The output is a word-for-word repeat of the listing below, free of images.

==== Dataset records

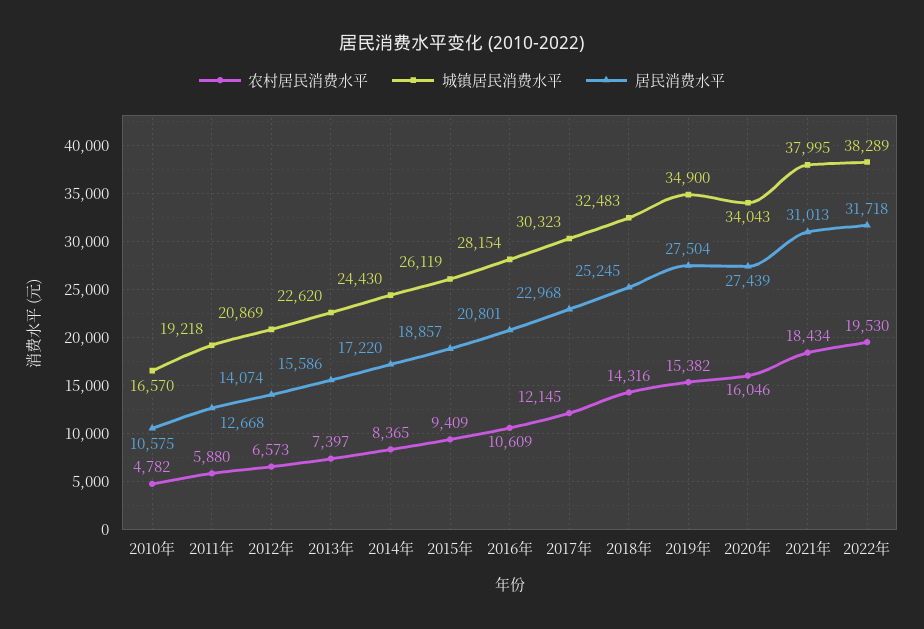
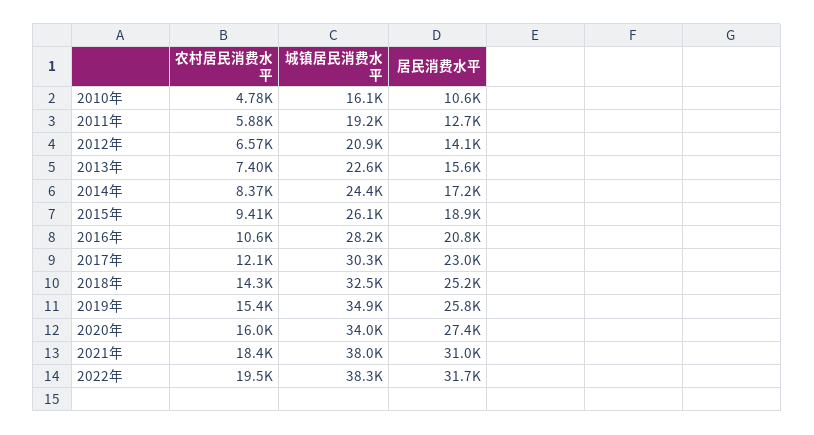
  {
    "农村居民消费水平": {
      "2010年": 4782,
      "2011年": 5880,
      "2012年": 6573,
      "2013年": 7397,
      "2014年": 8365,
      "2015年": 9409,
      "2016年": 10609,
      "2017年": 12145,
      "2018年": 14316,
      "2019年": 15382,
      "2020年": 16046,
      "2021年": 18434,
      "2022年": 19530
    },
    "城镇居民消费水平": {
-     "2010年": 16570,
+     "2010年": 16100,
      "2011年": 19218,
      "2012年": 20869,
      "2013年": 22620,
      "2014年": 24430,
      "2015年": 26119,
      "2016年": 28154,
      "2017年": 30323,
      "2018年": 32483,
      "2019年": 34900,
      "2020年": 34043,
      "2021年": 37995,
      "2022年": 38289
    },
    "居民消费水平": {
      "2010年": 10575,
      "2011年": 12668,
      "2012年": 14074,
      "2013年": 15586,
      "2014年": 17220,
      "2015年": 18857,
      "2016年": 20801,
      "2017年": 22968,
      "2018年": 25245,
-     "2019年": 27504,
+     "2019年": 25800,
      "2020年": 27439,
      "2021年": 31013,
      "2022年": 31718
    }
  }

========

*Answer box*.
  {
    "农村居民消费水平": {
      "2010年": 4782,
      "2011年": 5880,
      "2012年": 6573,
      "2013年": 7397,
      "2014年": 8365,
      "2015年": 9409,
      "2016年": 10609,
      "2017年": 12145,
      "2018年": 14316,
      "2019年": 15382,
      "2020年": 16046,
      "2021年": 18434,
      "2022年": 19530
    },
    "城镇居民消费水平": {
-     "2010年": 16570,
+     "2010年": 16100,
      "2011年": 19218,
      "2012年": 20869,
      "2013年": 22620,
      "2014年": 24430,
      "2015年": 26119,
      "2016年": 28154,
      "2017年": 30323,
      "2018年": 32483,
      "2019年": 34900,
      "2020年": 34043,
      "2021年": 37995,
      "2022年": 38289
    },
    "居民消费水平": {
      "2010年": 10575,
      "2011年": 12668,
      "2012年": 14074,
      "2013年": 15586,
      "2014年": 17220,
      "2015年": 18857,
      "2016年": 20801,
      "2017年": 22968,
      "2018年": 25245,
-     "2019年": 27504,
+     "2019年": 25800,
      "2020年": 27439,
      "2021年": 31013,
      "2022年": 31718
    }
  }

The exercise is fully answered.